◆ Fragen zum Material ◆
#1 Auf welche fünf Bereiche konzentriert sich laut dem Text über das Fluent Design System die neue Designsprache?
#2 Schreib den Text über das Fluent Design System nach seinem letzten Satz weiter.

Microsoft Fluent Design System.

Wow! Microsoft enthüllte gestern offiziell sein Fluent Design System auf der diesjährigen Entwickler-Konferenz Build. Und es fühlt sich unfassbar gut an! Der Software-Riese hat seit Monaten Änderungen an seinem Windows 10-Design, das bisher unter Projekt Neon lief, vorangetrieben. Nun war die Zeit reif, einige der Änderungen, die später in diesem Jahr kommen werden, vorzustellen.

Als Teil der Windows 10 Fall Creators Update wird Microsoft auch einige Elemente dieses neuen Fluent Design Systems bereits in diesem Jahr ausrollen. Die meisten Änderungen beinhalten subtile Ergänzungen wie Unschärfeffekte, was man schon bei Windows Vista sehen konnte. Das Fluent Design System wurde geschaffen, um der wahre Nachfolger zu Microsofts Metro-Design zu werden, und wird über Apps und Dienste auf Windows, iOS und Android erscheinen.

Mit dem Fluent Design System versucht das Unternehmen mit einem ganz neuen Look und Feel für seine Produkte fit für die Zukunft zu machen. Die Designsprache konzentriert sich auf fünf Bereiche: Licht, Tiefe, Bewegung, Material und Scale. Zwischen dem Talks, die all diese Themen beleuchteten und warum sie wichtig sind, gab das Unternehmen einen Einblick, was man erwarten kann. Was man bisher sehen kann, ist dass Microsoft mit dem Design eines neuen E-Mail-Clients, Dateisystem und Desktop experimentiert hat.

◆ Ausgelesene Angaben ◆
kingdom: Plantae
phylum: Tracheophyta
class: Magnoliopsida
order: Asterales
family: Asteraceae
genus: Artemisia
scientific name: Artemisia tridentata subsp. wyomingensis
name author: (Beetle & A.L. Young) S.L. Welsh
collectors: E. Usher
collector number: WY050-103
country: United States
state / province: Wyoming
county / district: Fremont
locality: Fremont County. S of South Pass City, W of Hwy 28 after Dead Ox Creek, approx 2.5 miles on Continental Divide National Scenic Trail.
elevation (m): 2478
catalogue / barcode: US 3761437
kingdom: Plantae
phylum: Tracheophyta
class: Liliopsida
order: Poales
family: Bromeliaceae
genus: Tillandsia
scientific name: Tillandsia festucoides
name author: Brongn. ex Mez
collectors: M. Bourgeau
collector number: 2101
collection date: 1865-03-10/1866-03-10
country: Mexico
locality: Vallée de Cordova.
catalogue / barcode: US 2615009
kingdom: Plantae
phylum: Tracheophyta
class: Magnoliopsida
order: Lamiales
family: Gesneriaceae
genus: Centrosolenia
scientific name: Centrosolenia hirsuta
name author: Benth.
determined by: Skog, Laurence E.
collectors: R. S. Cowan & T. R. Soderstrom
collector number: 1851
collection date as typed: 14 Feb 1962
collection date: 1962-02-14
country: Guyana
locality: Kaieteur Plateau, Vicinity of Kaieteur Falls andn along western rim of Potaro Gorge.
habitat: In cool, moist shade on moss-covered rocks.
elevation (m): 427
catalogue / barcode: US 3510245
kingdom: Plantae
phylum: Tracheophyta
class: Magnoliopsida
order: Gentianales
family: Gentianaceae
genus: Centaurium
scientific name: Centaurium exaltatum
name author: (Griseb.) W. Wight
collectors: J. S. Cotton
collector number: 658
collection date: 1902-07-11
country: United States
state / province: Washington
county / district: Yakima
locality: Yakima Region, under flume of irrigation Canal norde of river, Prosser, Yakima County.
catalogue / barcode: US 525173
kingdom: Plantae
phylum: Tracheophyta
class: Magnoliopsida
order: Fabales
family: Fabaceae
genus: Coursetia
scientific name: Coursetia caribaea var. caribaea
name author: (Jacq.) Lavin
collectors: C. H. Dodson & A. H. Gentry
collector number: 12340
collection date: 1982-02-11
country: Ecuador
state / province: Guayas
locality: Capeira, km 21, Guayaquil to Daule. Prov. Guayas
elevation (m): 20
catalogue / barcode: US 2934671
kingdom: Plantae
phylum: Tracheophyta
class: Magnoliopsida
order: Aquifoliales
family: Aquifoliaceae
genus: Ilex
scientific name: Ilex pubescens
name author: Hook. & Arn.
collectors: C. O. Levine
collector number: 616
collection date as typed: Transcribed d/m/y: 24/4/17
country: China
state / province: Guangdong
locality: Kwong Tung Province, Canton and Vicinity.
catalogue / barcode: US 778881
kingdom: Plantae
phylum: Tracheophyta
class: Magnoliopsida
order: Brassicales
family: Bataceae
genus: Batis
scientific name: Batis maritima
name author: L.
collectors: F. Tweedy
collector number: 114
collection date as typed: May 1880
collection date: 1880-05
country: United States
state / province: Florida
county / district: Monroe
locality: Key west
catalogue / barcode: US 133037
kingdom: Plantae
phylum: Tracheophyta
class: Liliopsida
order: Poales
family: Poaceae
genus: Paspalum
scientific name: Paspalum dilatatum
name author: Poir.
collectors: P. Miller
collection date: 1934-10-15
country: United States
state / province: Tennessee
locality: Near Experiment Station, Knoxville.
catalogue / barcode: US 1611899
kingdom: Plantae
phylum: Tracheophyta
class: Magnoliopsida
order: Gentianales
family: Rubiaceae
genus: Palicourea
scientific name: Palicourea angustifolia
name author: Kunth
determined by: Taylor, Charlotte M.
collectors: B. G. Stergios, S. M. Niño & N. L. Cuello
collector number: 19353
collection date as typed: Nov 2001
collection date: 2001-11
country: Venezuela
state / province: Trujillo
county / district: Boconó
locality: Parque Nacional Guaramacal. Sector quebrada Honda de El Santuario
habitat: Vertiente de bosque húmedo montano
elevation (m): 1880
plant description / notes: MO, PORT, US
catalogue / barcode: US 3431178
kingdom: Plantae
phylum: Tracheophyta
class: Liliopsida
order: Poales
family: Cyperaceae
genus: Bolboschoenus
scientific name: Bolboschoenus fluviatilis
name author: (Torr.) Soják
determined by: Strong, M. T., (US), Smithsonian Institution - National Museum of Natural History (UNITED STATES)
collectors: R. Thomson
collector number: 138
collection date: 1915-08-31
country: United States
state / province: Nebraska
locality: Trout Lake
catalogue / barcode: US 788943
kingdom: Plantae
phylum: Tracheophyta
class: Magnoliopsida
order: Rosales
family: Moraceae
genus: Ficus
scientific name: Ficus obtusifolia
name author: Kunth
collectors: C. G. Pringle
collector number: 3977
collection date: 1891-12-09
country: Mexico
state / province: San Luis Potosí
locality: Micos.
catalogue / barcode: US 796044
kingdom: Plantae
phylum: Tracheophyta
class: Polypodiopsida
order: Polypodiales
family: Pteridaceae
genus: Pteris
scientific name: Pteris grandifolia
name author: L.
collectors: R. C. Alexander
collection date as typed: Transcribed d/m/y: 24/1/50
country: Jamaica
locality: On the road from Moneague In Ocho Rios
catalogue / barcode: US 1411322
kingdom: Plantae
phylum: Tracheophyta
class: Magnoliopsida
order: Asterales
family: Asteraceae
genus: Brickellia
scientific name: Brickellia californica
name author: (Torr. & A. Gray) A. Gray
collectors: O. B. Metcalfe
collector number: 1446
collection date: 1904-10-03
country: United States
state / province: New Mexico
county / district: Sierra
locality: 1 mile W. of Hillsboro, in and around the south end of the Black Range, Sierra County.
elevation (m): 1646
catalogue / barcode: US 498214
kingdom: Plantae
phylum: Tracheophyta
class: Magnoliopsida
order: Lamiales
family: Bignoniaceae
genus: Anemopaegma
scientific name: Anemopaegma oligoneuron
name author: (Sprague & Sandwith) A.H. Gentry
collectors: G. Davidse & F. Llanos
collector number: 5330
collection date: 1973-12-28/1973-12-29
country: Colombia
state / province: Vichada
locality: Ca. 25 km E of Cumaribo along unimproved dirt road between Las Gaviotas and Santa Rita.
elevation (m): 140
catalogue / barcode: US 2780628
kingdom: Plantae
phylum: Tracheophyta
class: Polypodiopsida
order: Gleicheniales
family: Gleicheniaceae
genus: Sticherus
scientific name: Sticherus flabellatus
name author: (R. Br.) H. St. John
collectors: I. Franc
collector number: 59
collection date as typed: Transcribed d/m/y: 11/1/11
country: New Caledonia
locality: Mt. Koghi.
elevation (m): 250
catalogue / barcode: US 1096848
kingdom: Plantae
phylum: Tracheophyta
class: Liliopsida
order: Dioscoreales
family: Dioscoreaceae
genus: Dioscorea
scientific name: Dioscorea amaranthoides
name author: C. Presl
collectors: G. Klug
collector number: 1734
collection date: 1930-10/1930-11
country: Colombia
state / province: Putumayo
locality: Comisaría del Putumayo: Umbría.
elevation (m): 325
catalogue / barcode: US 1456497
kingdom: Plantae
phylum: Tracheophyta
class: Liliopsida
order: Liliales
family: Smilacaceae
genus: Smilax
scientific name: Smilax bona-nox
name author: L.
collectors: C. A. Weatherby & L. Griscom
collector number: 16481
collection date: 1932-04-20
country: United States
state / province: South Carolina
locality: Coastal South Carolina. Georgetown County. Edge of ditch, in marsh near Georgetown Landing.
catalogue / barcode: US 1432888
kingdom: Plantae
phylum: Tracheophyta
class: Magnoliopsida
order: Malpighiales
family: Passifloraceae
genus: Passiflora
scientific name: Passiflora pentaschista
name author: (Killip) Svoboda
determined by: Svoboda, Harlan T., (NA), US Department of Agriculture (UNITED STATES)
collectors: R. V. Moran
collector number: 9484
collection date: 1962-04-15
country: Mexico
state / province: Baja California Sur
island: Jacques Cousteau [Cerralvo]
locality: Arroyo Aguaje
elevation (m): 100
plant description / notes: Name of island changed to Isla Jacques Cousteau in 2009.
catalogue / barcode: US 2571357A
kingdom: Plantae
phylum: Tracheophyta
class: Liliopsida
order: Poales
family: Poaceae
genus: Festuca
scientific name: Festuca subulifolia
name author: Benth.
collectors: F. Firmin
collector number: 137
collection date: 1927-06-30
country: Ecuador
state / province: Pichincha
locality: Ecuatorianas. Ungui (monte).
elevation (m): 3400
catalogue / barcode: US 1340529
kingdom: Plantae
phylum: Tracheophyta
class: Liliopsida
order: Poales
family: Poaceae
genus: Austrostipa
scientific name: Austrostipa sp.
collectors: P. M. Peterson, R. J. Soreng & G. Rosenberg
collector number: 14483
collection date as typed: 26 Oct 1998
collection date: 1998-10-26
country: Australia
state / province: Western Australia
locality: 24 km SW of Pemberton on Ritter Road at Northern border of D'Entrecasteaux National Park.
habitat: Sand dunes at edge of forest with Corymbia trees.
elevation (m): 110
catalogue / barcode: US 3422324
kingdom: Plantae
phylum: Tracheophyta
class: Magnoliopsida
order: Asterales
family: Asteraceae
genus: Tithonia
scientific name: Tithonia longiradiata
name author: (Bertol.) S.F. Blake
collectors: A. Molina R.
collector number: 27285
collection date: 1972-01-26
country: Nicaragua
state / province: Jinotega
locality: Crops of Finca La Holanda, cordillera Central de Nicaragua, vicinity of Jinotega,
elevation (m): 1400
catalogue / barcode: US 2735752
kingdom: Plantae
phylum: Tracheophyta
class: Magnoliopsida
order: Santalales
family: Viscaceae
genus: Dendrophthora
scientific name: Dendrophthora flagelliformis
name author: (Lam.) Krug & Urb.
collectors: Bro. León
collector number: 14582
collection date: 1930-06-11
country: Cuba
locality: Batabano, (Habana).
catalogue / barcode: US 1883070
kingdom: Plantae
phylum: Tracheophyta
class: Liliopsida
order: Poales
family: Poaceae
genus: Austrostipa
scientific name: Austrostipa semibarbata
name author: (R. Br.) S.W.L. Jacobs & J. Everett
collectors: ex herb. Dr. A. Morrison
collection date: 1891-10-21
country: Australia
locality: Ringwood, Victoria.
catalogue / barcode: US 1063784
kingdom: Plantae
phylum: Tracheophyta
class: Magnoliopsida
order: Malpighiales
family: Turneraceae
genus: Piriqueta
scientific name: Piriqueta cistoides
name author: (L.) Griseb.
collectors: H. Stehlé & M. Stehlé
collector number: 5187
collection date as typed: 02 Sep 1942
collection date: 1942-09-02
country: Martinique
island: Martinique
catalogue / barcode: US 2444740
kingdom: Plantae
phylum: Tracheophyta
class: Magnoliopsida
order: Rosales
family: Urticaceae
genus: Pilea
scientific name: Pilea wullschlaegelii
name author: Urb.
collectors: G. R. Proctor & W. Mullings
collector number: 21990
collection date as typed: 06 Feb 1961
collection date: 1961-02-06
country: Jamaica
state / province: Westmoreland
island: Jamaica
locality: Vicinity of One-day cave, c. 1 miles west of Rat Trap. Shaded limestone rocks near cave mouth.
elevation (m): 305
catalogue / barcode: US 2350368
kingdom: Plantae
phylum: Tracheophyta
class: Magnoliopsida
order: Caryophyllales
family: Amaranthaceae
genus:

◆ Antworten pro Punkt ◆
#1 Auf Licht, Tiefe, Bewegung, Material und Scale.

#2
Microsoft hatte wenig Erfolg mit Mobile bisher. Während immer wieder darüber geredet wurde, dass Windows Phone tot ist, ist Microsoft ziemlich sicher darüber, weiterzumachen. Besonders mit dem neuen Design, dass - ähnlich wie Google Material Design - eine Geräte- und Screen-unabhängige Systematik als Kern besitzt, schafft man einen neuen modernen Ansatz, um Konsistenz zwischen Desktop, Tablet, Smartphone, Smartwatch, Smart TV, oder, oder, oder herzustellen. Eine unglaublich komplexe und schwierige Aufgabe dies auch gut und funktionierend umzusetzen. Erste Einblicke in Microsofts Fluent Design System machen Appetit und Spaß auf mehr. Well done!